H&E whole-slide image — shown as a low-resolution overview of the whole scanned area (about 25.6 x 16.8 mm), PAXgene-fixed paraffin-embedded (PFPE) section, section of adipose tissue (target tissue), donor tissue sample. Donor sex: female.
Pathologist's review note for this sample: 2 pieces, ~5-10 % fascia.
...
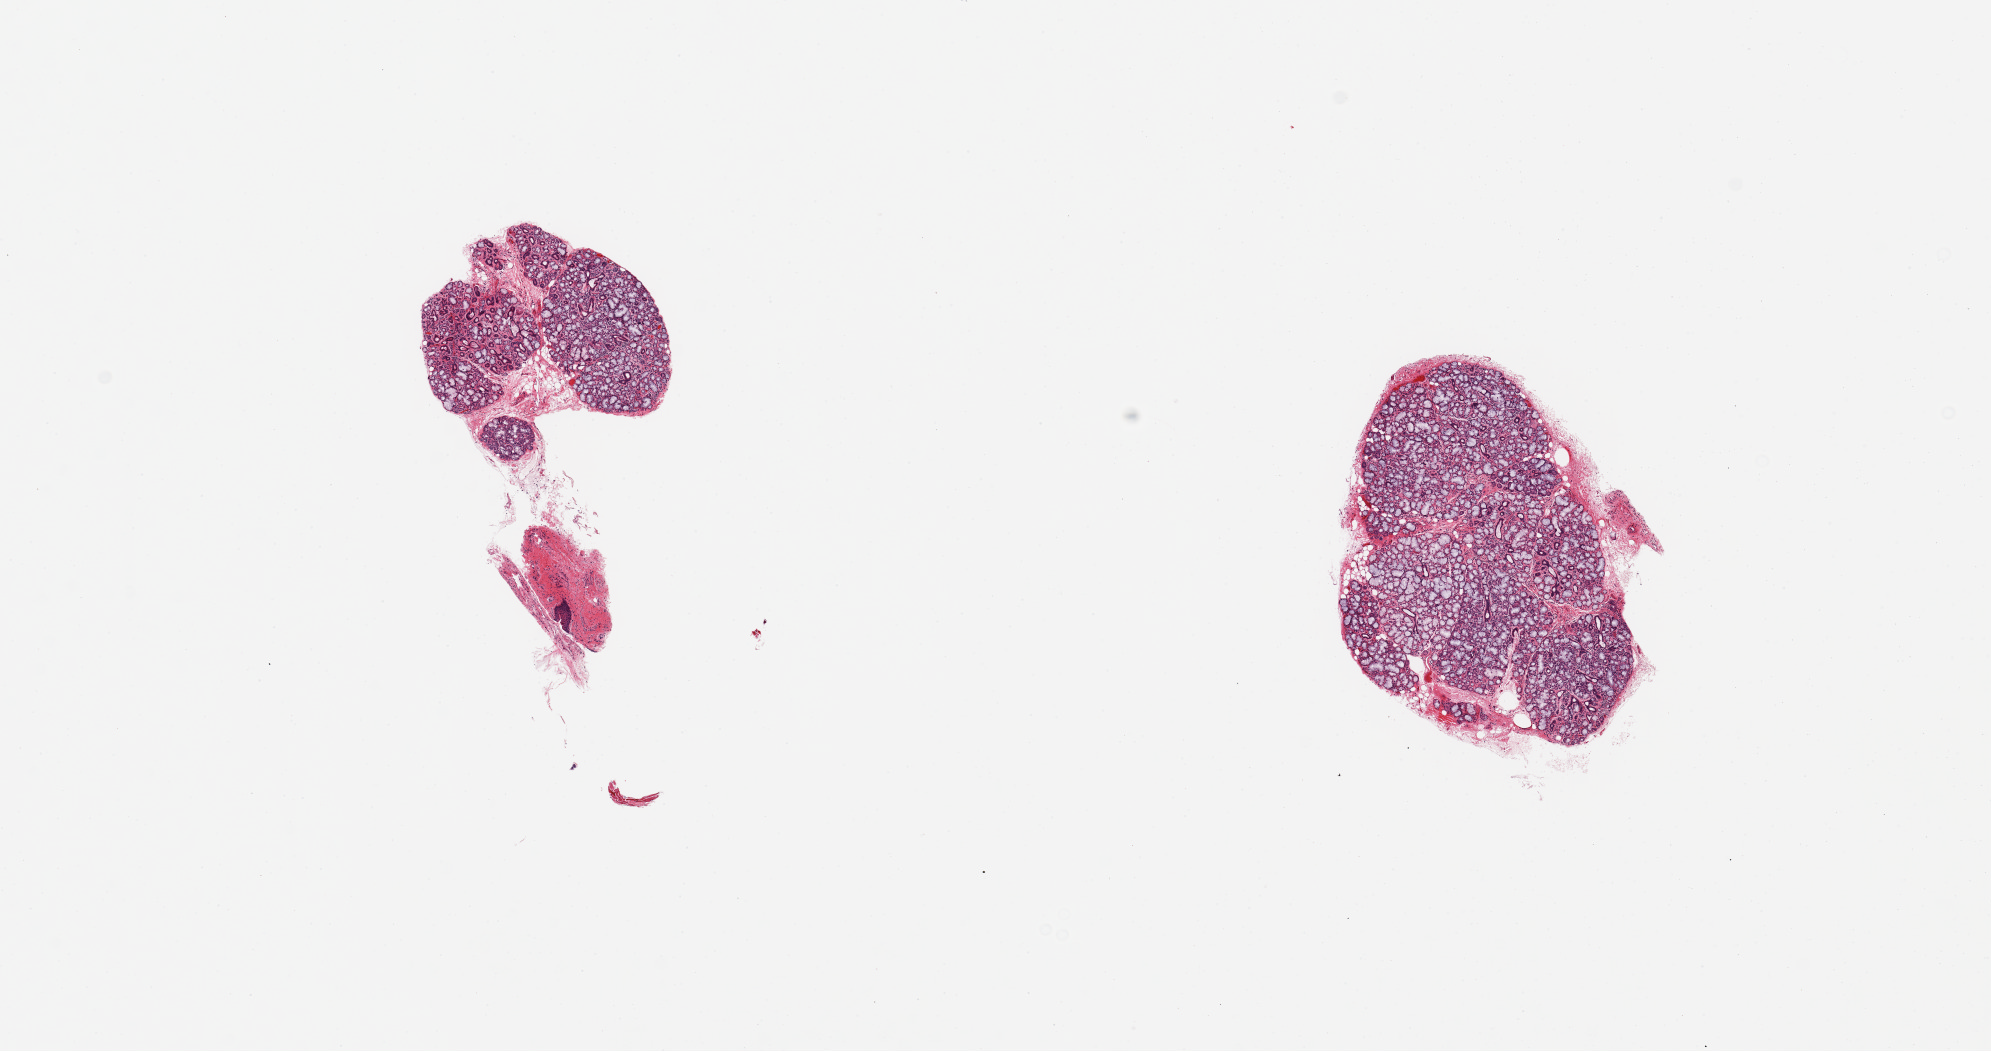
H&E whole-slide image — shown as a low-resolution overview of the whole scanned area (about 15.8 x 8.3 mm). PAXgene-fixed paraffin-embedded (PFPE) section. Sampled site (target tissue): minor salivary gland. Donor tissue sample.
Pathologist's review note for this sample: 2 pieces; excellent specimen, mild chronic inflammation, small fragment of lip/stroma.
* * *
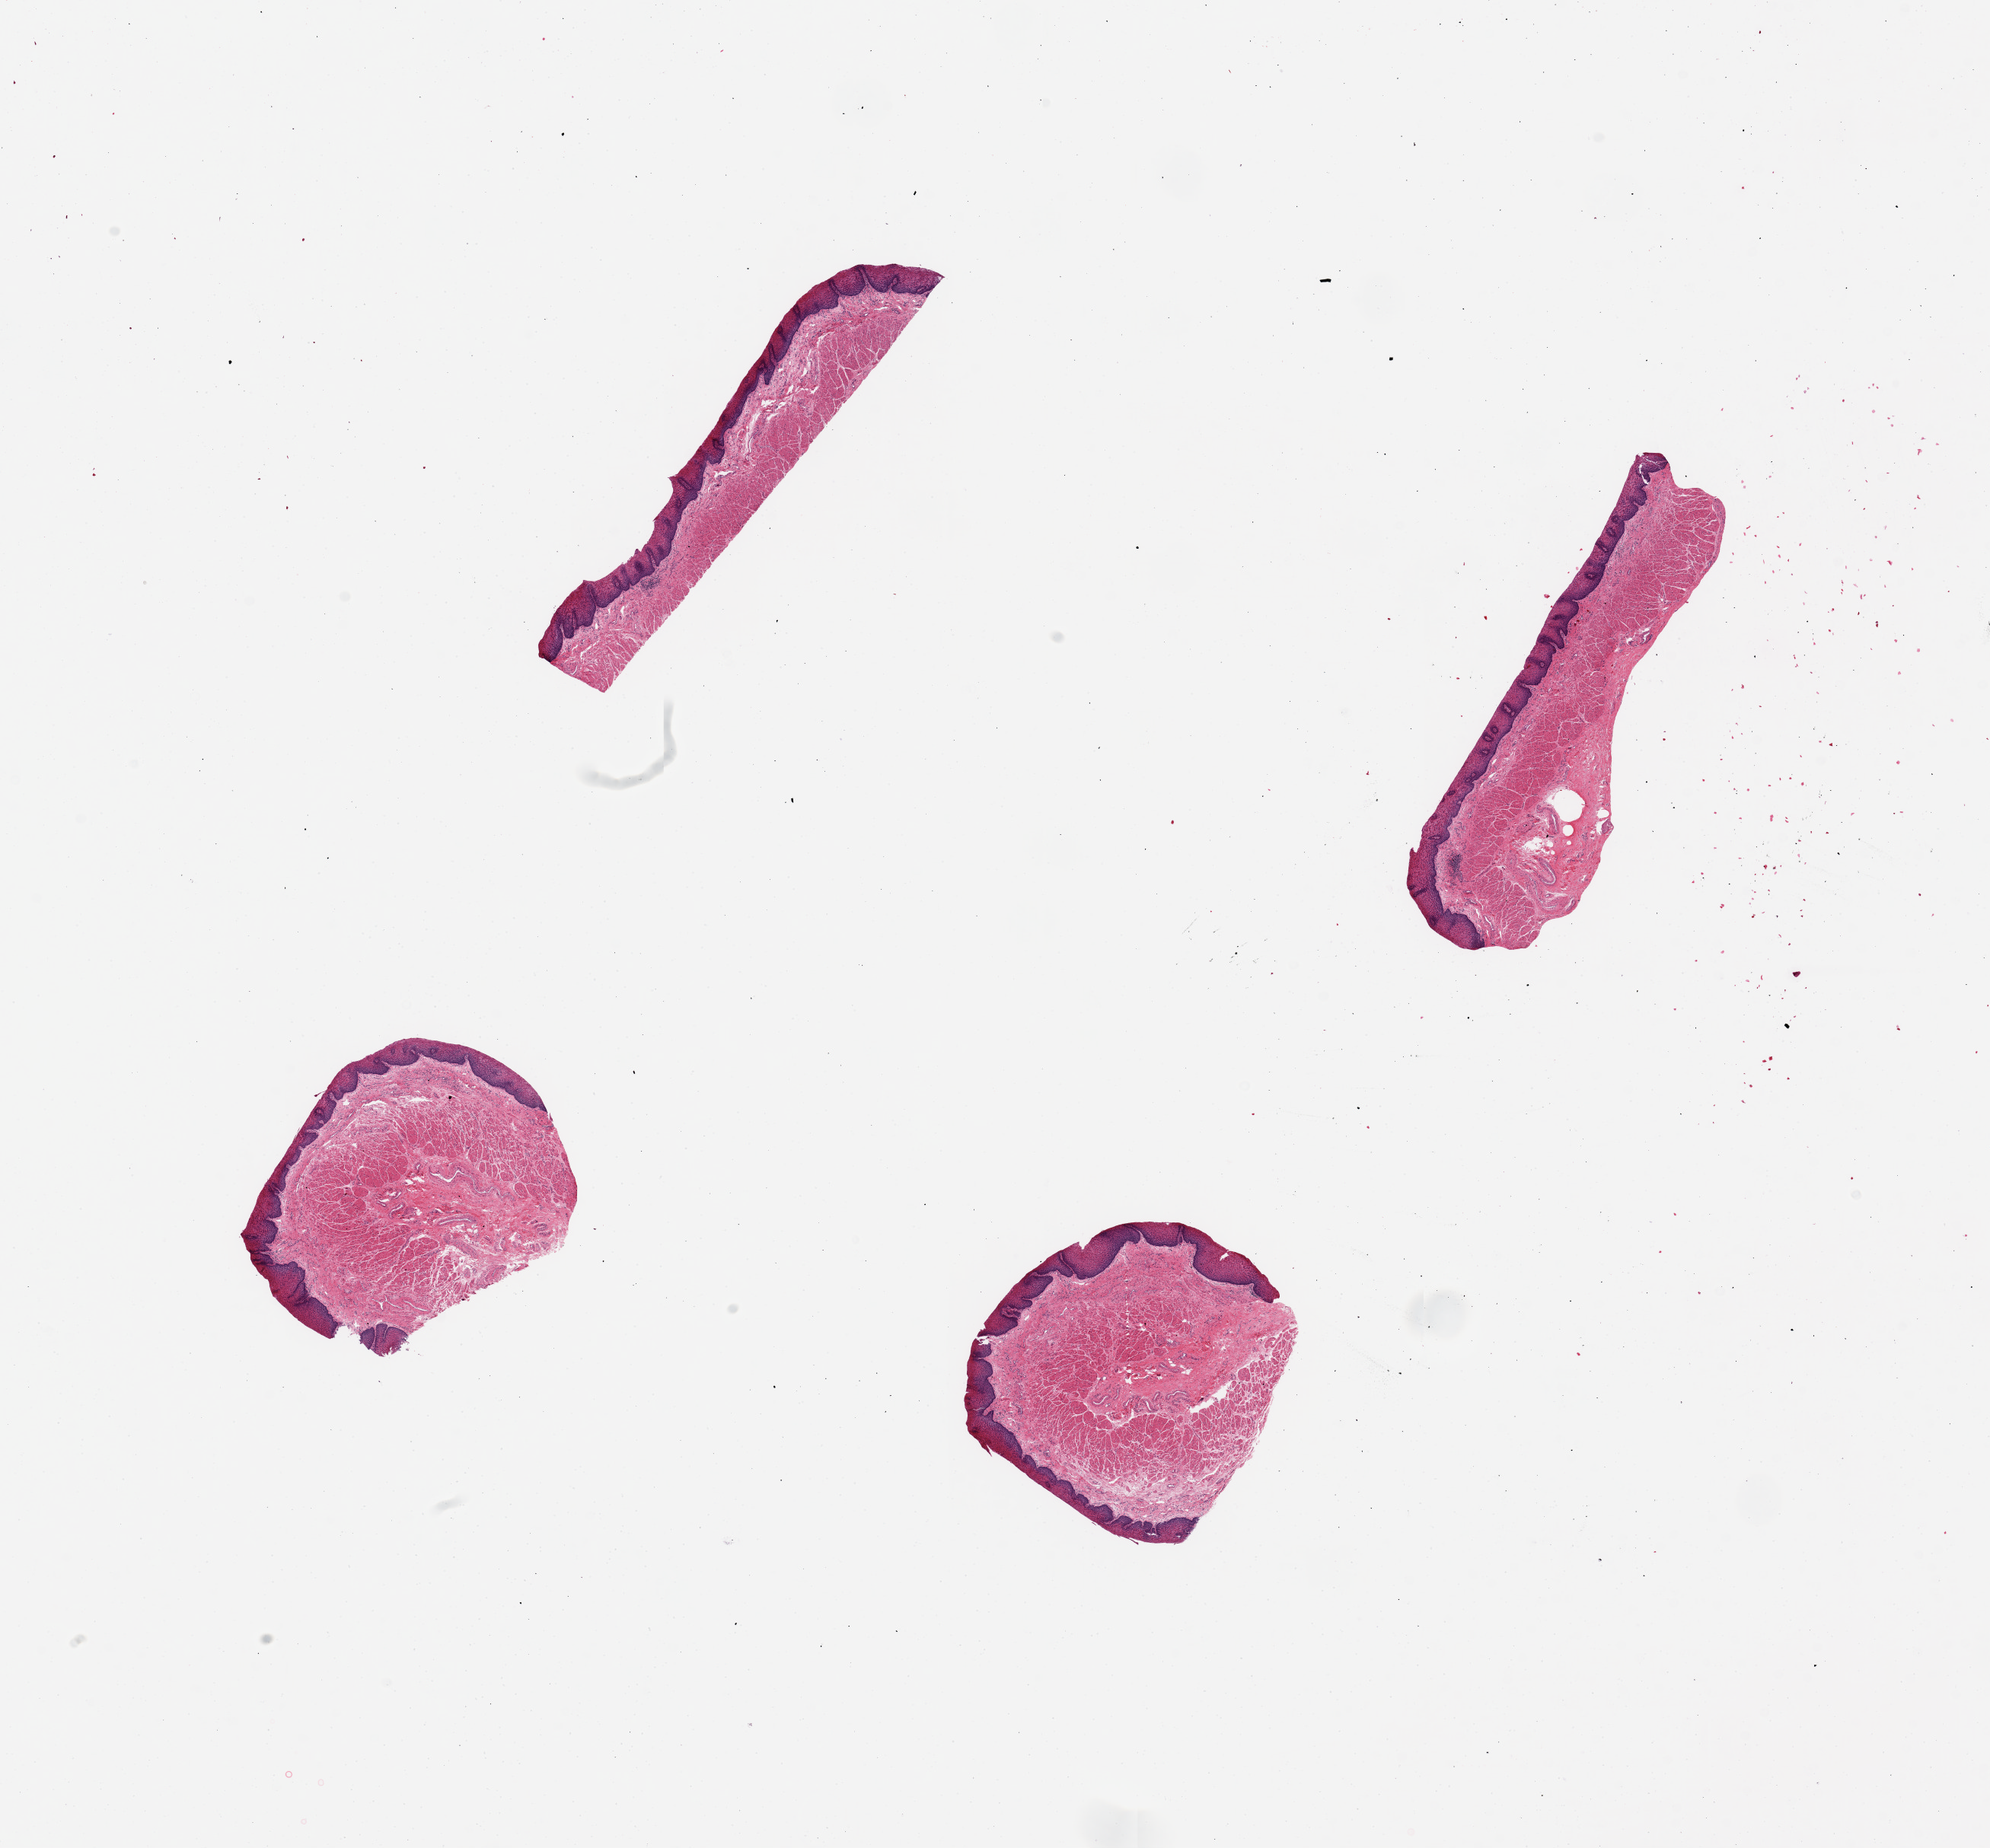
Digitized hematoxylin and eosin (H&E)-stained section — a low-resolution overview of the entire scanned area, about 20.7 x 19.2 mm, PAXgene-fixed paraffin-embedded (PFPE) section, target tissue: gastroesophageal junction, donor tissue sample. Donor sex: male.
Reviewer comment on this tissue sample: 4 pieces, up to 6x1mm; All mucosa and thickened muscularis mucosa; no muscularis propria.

**Your task**
From the entries above, give again exactly the lines running from the line with "gland. Donor tissue sample." to the line with "Pathologist's review note for this sample: 2 pieces;"; include both of those lines.

**Result of this task**
H&E whole-slide image — shown as a low-resolution overview of the whole scanned area (about 15.8 x 8.3 mm). PAXgene-fixed paraffin-embedded (PFPE) section. Sampled site (target tissue): minor salivary gland. Donor tissue sample.
Pathologist's review note for this sample: 2 pieces; excellent specimen, mild chronic inflammation, small fragment of lip/stroma.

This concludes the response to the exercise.